• **ASSIGNED TASK**
Write out every line of text from the listing below without changing anything, and leave the pictures out of your answer.

INPUT DATA Block Start

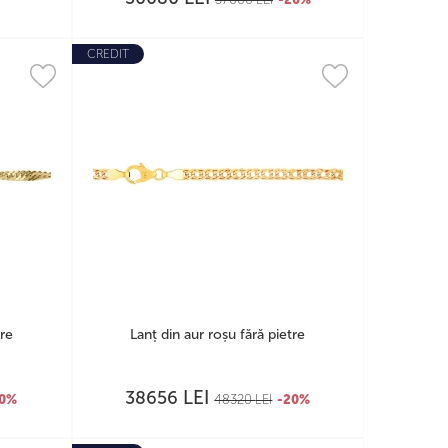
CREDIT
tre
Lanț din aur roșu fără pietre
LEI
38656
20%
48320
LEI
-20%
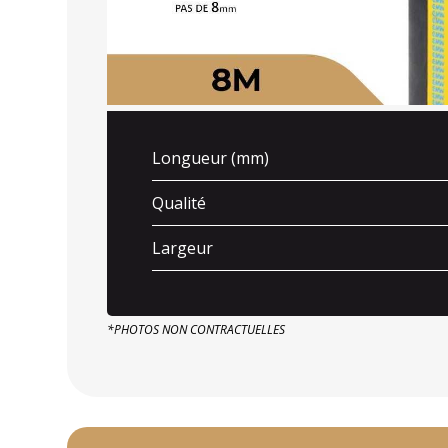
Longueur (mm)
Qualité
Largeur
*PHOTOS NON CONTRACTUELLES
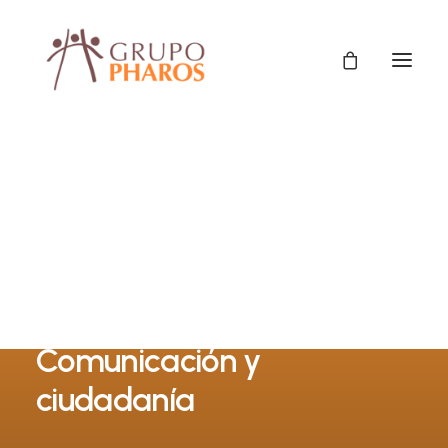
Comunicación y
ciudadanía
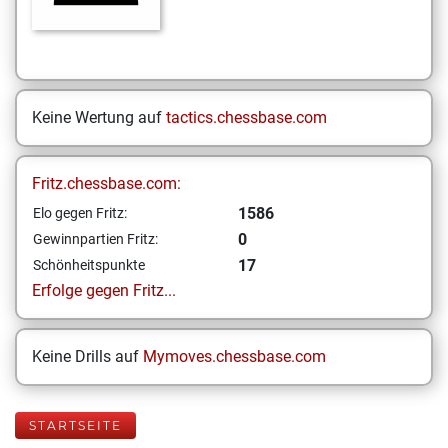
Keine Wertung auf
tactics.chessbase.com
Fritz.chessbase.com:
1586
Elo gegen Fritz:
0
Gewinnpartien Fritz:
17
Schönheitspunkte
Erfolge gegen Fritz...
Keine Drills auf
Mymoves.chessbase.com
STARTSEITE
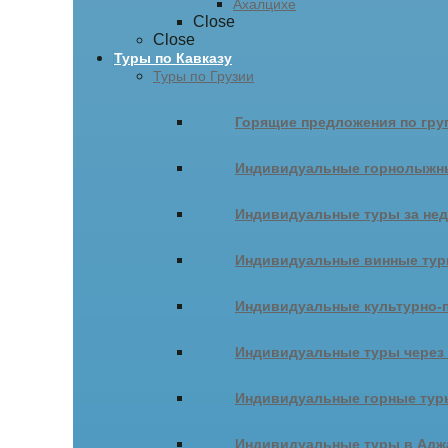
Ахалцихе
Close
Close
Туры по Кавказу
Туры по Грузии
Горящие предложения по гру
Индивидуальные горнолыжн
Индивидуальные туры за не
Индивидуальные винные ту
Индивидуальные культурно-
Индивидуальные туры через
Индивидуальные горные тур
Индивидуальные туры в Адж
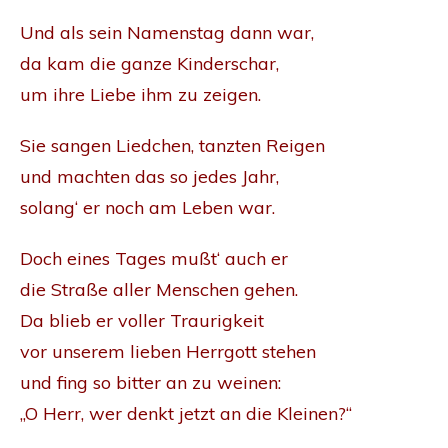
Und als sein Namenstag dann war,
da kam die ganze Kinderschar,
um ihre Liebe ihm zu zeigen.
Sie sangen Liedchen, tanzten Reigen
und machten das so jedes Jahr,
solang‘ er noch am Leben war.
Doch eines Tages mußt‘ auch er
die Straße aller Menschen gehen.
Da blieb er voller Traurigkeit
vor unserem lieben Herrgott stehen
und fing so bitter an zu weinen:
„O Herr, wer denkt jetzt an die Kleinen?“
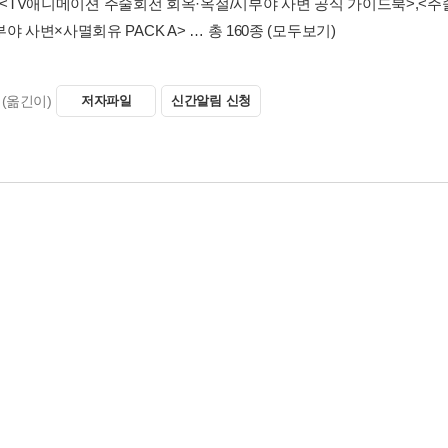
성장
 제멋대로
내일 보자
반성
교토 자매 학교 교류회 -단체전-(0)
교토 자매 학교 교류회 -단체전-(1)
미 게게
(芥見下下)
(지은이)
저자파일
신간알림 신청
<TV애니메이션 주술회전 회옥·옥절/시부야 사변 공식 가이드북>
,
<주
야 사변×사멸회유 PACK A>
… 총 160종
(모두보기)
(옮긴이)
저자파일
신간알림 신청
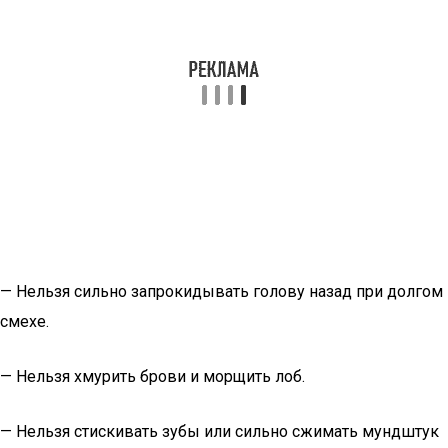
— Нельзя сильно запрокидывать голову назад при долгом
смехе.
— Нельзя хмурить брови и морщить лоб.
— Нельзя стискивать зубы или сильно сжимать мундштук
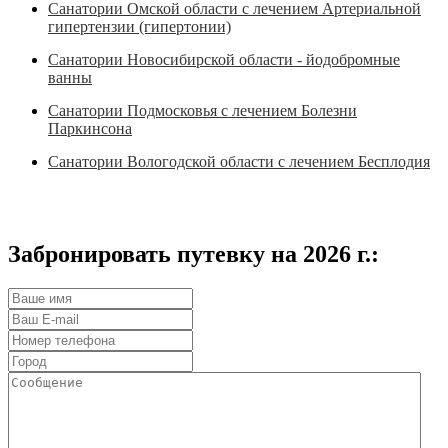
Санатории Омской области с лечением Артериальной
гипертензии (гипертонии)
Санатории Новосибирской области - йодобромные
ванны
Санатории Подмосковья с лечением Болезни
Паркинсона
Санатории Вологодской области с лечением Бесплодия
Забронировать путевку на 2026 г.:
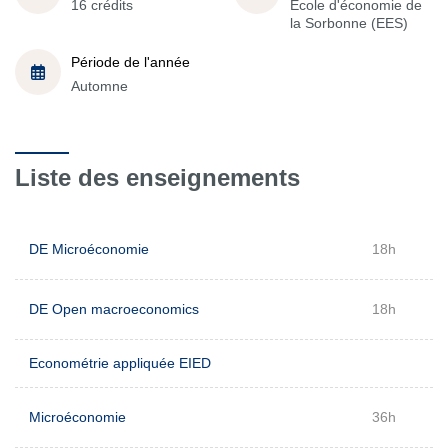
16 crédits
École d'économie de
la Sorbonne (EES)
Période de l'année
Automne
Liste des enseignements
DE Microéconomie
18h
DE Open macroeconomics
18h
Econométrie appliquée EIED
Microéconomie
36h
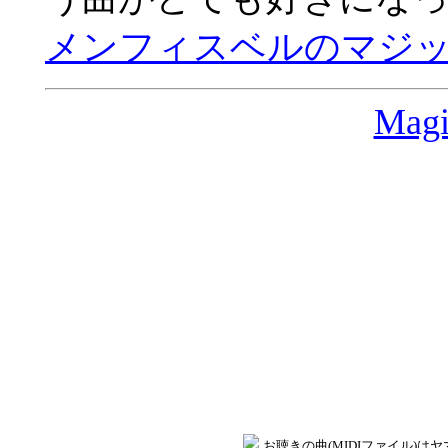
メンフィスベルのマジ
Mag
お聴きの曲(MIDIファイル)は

INPUT DATA Block End

• **EXERCISE ANSWER**
CREDIT
tre
Lanț din aur roșu fără pietre
LEI
38656
20%
48320
LEI
-20%
Longueur (mm)
Qualité
Largeur
*PHOTOS NON CONTRACTUELLES
Comunicación y
ciudadanía
Keine Wertung auf
tactics.chessbase.com
Fritz.chessbase.com:
1586
Elo gegen Fritz:
0
Gewinnpartien Fritz:
17
Schönheitspunkte
Erfolge gegen Fritz...
Keine Drills auf
Mymoves.chessbase.com
STARTSEITE
Ахалцихе
Close
Close
Туры по Кавказу
Туры по Грузии
Горящие предложения по гру
Индивидуальные горнолыжн
Индивидуальные туры за не
Индивидуальные винные ту
Индивидуальные культурно-
Индивидуальные туры через
Индивидуальные горные тур
Индивидуальные туры в Адж
Und als sein Namenstag dann war,
da kam die ganze Kinderschar,
um ihre Liebe ihm zu zeigen.
Sie sangen Liedchen, tanzten Reigen
und machten das so jedes Jahr,
solang‘ er noch am Leben war.
Doch eines Tages mußt‘ auch er
die Straße aller Menschen gehen.
Da blieb er voller Traurigkeit
vor unserem lieben Herrgott stehen
und fing so bitter an zu weinen:
„O Herr, wer denkt jetzt an die Kleinen?“
성장
 제멋대로
내일 보자
반성
교토 자매 학교 교류회 -단체전-(0)
교토 자매 학교 교류회 -단체전-(1)
미 게게
(芥見下下)
(지은이)
저자파일
신간알림 신청
<TV애니메이션 주술회전 회옥·옥절/시부야 사변 공식 가이드북>
,
<주
야 사변×사멸회유 PACK A>
… 총 160종
(모두보기)
(옮긴이)
저자파일
신간알림 신청
— Нельзя сильно запрокидывать голову назад при долгом
смехе.
— Нельзя хмурить брови и морщить лоб.
— Нельзя стискивать зубы или сильно сжимать мундштук
Санатории Омской области с лечением Артериальной
гипертензии (гипертонии)
Санатории Новосибирской области - йодобромные
ванны
Санатории Подмосковья с лечением Болезни
Паркинсона
Санатории Вологодской области с лечением Бесплодия
Забронировать путевку на 2026 г.:
16 crédits
École d'économie de
la Sorbonne (EES)
Période de l'année
Automne
Liste des enseignements
DE Microéconomie
18h
DE Open macroeconomics
18h
Econométrie appliquée EIED
Microéconomie
36h
メンフィスベルのマジ
Mag
お聴きの曲(MIDIファイル)は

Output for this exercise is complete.